Tuesday, January 27, 2015

The snow day that wasn't, and true community


Because the Great Nor'easter of January '15 veered east (out to sea?), I didn't get my snow day so off to work (loving it) I go. Here is a recent conversation remembering Philadelphia's Blizzard of '96 with a segue into true community.
The blizzard of January of 1996. On Palmer Street in Fishtown, with my walk up Belgrade Street to York Street. Three feet of snow. I remember we waited for days for a snow plow. When it did not come, I looked out my window and saw a group of my neighbors shoveling snow from the street. So I grabbed my shovel, and within a few hours we had one block of Palmer Street cleared.
That was so much fun! Work was only a block from home so I was one of two who showed up. I literally swam through the little parking lot, under about four or five feet of drifted snow, to get to the door. The other guy and I walked through a quiet, gleaming white Ardmore that was magical.
Shows what true neighborly cooperation can accomplish!
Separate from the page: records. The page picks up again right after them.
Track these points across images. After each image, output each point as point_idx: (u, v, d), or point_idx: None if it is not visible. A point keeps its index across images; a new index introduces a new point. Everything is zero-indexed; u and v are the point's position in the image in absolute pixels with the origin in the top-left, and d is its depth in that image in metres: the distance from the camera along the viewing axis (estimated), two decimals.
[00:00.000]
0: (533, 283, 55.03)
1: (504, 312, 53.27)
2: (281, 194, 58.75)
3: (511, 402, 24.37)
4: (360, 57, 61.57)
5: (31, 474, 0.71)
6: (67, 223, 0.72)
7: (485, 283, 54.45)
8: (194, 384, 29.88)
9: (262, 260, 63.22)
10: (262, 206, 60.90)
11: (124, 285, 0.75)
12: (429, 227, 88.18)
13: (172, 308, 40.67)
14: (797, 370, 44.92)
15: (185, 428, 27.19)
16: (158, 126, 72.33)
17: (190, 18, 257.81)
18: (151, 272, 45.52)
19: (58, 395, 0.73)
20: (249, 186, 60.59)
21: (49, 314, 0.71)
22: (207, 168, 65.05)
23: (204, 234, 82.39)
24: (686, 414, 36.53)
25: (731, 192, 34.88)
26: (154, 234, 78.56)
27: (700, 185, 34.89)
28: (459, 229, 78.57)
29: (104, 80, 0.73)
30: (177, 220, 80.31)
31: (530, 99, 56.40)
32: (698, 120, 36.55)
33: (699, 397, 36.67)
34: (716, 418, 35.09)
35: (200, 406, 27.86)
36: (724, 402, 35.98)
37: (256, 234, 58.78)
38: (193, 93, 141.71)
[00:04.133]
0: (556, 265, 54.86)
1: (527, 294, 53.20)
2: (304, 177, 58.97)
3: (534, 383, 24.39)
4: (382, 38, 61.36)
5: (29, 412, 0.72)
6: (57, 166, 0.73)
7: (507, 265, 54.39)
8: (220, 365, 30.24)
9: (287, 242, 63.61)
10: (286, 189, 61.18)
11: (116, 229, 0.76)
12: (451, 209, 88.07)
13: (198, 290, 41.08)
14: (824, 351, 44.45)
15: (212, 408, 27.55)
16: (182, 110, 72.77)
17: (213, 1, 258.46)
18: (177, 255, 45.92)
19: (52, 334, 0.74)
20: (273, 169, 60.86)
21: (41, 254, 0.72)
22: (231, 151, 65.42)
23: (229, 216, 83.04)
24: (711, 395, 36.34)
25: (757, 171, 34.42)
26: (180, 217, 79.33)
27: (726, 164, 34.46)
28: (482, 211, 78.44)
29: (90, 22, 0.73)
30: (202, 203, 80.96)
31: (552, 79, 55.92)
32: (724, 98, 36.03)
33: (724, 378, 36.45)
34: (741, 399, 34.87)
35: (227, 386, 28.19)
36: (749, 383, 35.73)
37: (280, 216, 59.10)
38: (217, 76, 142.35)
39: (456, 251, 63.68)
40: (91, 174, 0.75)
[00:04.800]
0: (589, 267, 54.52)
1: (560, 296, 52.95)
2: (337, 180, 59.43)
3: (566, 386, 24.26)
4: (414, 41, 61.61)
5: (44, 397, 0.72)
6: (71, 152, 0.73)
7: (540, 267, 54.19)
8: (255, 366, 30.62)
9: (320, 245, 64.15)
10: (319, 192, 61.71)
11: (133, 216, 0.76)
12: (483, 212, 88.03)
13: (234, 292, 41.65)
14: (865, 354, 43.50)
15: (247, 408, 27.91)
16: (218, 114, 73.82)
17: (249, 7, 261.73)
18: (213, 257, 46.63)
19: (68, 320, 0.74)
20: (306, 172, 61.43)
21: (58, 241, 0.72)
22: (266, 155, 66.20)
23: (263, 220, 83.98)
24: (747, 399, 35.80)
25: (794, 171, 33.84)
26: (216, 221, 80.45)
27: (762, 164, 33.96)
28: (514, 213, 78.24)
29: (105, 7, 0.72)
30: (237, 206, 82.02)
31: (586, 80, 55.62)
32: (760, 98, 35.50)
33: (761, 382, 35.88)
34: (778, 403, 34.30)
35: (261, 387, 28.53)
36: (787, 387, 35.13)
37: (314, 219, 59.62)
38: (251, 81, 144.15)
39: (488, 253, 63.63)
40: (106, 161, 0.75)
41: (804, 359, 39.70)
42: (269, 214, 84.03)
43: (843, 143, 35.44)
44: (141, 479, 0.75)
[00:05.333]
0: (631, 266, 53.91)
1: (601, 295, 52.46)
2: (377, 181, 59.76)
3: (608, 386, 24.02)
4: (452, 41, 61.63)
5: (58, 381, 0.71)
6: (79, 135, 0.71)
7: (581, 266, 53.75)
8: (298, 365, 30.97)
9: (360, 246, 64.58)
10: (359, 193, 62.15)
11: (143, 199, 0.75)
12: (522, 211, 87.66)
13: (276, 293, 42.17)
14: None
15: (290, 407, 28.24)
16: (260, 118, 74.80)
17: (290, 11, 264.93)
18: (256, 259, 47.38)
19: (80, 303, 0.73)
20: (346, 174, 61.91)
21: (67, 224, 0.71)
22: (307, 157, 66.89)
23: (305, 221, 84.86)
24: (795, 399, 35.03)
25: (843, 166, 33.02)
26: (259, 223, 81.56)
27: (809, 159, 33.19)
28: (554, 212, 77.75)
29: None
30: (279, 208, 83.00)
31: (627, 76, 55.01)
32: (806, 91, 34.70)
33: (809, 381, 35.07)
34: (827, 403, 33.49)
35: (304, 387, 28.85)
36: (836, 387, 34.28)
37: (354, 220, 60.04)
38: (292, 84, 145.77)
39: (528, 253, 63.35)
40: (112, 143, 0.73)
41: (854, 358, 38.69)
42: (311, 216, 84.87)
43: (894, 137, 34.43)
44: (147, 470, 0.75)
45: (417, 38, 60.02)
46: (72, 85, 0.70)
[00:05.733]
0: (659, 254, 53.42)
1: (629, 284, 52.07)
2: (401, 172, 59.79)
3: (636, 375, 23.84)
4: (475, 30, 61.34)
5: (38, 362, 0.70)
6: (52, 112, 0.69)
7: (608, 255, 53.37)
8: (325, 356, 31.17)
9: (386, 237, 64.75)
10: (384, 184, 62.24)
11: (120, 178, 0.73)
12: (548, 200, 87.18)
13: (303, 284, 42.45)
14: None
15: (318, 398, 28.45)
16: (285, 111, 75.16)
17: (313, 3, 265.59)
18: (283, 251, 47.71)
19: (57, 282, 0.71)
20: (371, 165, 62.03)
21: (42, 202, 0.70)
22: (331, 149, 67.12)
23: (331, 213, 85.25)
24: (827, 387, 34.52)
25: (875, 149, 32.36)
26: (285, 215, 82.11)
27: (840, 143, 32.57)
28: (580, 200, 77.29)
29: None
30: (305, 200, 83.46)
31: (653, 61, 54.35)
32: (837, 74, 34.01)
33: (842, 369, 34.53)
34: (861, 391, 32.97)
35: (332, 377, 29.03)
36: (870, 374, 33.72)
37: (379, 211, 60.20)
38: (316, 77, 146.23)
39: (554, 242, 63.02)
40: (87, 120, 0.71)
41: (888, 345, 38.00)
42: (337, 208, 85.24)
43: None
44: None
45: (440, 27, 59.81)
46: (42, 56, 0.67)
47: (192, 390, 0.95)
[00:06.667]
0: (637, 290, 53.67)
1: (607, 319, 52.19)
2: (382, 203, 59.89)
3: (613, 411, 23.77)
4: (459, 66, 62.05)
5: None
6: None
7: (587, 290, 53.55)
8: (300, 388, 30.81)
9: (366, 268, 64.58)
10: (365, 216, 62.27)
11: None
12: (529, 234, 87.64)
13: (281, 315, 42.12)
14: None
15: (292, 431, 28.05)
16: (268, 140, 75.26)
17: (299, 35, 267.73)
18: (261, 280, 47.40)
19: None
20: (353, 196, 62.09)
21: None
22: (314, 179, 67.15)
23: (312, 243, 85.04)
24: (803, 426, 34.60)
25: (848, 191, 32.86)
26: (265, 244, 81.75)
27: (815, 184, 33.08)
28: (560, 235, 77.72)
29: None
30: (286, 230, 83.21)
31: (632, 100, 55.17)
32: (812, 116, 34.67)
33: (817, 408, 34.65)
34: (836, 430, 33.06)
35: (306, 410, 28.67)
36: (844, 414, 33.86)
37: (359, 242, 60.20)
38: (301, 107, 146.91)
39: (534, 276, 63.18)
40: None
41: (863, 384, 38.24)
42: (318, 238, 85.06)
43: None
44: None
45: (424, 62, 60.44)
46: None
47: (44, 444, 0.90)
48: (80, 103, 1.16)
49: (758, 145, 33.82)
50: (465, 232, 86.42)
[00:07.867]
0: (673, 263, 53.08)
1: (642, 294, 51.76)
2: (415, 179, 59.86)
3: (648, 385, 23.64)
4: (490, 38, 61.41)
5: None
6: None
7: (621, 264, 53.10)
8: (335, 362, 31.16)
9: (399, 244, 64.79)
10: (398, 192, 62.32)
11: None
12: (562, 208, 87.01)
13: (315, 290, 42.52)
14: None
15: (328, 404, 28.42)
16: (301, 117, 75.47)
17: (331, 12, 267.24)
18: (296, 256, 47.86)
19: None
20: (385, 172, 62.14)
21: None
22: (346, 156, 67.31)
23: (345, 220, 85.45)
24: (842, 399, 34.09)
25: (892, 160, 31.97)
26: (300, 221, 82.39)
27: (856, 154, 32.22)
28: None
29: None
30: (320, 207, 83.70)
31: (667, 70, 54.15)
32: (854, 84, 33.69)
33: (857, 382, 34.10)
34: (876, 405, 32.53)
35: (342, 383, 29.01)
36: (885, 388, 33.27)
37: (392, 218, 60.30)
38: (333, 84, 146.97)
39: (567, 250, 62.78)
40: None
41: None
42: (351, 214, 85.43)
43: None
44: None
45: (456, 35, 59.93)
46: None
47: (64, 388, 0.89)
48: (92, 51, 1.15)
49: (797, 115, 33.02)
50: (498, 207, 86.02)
Subsidiarity in action: true community, not big government, but one of government's legitimate roles is maintaining infrastructure such as paving and clearing roads.
Precisely . . . and if you carry it far enough, you have a mini-economic system that benefits all.
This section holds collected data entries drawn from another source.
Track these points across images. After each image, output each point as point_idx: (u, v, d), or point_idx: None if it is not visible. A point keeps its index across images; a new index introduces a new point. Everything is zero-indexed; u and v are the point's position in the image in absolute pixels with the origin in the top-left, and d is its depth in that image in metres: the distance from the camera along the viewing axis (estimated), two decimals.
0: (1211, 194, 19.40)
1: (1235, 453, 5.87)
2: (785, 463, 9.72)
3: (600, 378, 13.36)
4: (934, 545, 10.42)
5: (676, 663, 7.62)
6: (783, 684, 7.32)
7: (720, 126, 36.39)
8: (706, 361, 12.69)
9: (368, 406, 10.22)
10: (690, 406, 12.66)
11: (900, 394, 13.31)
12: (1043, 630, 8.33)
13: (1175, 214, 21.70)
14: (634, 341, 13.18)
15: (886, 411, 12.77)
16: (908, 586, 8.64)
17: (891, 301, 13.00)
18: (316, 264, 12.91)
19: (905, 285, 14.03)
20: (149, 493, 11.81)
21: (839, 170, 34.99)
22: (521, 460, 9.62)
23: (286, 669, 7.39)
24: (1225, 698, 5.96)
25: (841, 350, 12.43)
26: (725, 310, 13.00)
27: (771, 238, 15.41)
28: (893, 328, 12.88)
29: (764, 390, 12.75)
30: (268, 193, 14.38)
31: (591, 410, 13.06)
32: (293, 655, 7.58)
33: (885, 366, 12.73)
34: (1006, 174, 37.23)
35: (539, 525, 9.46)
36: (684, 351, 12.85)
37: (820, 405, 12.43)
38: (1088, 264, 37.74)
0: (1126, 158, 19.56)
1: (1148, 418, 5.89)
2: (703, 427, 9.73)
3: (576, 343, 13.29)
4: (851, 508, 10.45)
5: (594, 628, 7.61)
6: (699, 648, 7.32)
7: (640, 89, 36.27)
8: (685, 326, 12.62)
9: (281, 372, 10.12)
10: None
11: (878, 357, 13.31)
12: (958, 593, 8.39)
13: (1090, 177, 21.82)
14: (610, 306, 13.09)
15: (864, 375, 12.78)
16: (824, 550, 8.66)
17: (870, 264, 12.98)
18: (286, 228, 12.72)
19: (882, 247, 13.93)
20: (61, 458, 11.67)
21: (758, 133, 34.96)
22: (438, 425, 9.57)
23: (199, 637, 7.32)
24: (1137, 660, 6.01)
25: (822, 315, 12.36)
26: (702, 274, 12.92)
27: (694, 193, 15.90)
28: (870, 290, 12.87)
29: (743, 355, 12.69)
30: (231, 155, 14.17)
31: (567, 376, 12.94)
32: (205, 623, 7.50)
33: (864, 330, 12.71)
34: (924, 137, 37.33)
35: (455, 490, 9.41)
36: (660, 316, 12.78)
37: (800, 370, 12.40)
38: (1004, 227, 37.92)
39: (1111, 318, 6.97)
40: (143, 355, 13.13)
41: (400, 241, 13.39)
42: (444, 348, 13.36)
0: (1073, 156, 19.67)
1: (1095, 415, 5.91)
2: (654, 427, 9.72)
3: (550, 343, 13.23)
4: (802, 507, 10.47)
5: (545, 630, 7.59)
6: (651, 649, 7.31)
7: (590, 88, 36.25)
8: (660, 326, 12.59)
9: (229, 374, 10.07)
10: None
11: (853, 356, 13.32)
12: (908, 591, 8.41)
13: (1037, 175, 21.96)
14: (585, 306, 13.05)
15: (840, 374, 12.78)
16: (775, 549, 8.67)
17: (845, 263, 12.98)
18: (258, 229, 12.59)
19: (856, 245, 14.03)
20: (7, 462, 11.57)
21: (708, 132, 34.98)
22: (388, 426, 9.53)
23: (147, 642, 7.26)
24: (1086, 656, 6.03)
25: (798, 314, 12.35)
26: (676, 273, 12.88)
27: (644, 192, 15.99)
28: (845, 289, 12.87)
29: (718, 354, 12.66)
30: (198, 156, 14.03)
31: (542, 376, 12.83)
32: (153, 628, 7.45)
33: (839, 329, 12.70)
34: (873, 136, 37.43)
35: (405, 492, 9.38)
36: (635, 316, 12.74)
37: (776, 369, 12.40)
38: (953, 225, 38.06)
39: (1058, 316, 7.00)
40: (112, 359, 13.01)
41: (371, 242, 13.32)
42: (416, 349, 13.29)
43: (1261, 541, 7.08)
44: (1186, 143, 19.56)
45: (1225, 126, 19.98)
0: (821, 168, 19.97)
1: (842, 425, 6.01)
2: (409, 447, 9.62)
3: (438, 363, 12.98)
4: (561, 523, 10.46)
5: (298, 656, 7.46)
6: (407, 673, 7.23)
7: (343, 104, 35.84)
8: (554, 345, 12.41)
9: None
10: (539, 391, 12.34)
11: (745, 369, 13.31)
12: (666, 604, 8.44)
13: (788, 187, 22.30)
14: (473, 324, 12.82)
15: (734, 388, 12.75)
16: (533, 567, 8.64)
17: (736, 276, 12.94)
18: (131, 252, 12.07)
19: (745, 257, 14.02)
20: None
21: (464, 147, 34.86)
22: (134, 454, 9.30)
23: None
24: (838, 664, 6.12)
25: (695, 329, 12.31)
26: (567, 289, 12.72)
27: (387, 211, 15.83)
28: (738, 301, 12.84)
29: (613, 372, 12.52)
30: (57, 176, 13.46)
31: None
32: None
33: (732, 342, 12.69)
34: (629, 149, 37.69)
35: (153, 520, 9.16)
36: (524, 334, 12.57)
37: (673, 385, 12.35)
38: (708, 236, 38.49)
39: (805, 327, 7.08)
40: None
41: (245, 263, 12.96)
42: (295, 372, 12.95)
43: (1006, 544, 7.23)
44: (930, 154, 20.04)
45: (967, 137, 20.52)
Reminds me of longtime blogger Joshua Snyder's point: we could have stopped the Sixties if the early New Left, such as the clean-cut '64 SDS, the John Birch Society, and redneck populists sat down and talked to each other, coming to an understanding. True community; self-determination. Not the big government of the Great Society or the Rockefeller Republicans and neocons.
I am no supporter of the Great Society, but for many who practiced it--i.e., that is actually believed in what LBJ said and allegedly was trying to do--they had good intentions. OK, much of the Great Society programs such as unbridled welfare went awry; maybe government-made jobs programs (without the necessary economic value) too. I perceive looking back that the problem was the marriage of huge gov't social spending, a hugely wasteful and expensive war, and large scale businesses that dropped the ball when it came to providing workers across the whole spectrum of industries gainful employment. Oh . . . and too many college graduates. We needed more skilled laborers, except that even nowadays much of that skill is exported overseas or due to shortages now imported.
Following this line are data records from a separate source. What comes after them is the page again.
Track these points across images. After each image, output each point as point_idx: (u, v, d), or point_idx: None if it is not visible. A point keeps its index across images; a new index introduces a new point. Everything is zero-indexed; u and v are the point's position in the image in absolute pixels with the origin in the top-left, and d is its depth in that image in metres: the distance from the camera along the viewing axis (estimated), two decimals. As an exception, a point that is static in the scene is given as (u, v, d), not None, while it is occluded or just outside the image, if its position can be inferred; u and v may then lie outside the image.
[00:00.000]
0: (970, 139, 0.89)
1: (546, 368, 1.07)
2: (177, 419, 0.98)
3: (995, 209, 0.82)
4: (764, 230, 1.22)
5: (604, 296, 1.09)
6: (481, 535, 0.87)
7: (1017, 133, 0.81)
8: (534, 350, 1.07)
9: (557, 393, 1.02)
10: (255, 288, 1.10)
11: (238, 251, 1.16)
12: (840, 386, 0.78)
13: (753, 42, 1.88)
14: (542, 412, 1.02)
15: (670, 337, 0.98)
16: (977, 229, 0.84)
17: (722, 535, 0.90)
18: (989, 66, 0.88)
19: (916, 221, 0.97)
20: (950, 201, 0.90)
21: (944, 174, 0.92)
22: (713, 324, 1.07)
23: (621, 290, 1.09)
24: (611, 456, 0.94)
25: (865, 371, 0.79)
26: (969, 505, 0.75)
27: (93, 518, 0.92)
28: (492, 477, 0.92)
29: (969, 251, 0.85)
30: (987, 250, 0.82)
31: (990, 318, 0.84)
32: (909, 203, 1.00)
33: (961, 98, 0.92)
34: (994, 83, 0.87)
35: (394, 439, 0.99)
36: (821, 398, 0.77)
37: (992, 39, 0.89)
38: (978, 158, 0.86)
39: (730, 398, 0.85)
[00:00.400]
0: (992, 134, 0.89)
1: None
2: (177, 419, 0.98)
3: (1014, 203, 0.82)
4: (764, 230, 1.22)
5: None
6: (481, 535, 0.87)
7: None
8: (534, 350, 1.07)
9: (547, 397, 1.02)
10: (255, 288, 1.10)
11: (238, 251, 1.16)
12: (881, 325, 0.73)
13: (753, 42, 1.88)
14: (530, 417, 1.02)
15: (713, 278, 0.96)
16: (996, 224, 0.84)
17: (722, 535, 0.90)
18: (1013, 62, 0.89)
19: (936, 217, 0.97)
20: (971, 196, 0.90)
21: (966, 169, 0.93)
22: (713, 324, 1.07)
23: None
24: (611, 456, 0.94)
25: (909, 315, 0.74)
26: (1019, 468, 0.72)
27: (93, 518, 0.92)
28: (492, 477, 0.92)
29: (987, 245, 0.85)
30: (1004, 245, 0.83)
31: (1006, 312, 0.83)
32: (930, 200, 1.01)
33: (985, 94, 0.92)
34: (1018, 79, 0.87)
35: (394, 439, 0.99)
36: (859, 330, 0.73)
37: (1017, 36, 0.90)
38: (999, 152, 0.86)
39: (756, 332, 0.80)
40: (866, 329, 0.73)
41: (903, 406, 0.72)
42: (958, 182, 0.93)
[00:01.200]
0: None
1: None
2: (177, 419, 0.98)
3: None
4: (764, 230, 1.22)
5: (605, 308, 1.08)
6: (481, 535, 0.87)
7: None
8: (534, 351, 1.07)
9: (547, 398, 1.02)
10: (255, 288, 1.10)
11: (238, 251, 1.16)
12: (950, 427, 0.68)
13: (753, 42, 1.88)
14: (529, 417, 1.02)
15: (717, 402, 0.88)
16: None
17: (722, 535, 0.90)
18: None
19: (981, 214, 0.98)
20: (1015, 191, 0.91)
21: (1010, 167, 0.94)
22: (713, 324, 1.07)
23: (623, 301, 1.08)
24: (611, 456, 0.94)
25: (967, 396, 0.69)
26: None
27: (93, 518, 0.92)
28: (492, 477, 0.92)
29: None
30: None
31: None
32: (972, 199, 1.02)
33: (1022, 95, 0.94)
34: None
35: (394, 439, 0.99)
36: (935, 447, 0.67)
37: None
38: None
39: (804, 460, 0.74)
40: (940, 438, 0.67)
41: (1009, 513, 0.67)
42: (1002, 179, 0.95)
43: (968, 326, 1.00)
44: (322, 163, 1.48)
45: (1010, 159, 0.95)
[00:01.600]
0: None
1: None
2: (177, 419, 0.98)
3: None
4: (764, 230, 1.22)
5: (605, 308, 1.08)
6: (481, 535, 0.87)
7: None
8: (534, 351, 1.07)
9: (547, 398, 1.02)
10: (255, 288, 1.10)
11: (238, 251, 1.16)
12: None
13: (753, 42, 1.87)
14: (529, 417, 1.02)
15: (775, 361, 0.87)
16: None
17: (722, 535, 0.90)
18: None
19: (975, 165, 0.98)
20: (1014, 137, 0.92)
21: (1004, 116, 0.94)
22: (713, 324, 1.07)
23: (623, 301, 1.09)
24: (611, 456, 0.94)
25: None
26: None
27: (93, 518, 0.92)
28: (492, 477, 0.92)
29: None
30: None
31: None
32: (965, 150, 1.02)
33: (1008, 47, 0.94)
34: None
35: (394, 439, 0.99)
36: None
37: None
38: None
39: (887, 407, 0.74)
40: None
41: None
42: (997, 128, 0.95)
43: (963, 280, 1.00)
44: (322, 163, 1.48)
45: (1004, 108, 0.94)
Western liberalism's a Christian heresy; it often has the best intentions.

1 comment:

  1. The mid-century movers and shakers weren't about subsidiarity at all though. On the farther left they wanted to increase the power and prestige of political, governmental and humanitarian institutions. On the marginally less far left they wanted to increase the power and prestige of commercial institutions. Both promoted the influx of millions of women into the labor market. Both quite intentionally weakened the natural organs of society - family and Church - so both promoted eugenics, serial polygamy, fornication and the rest of the rot.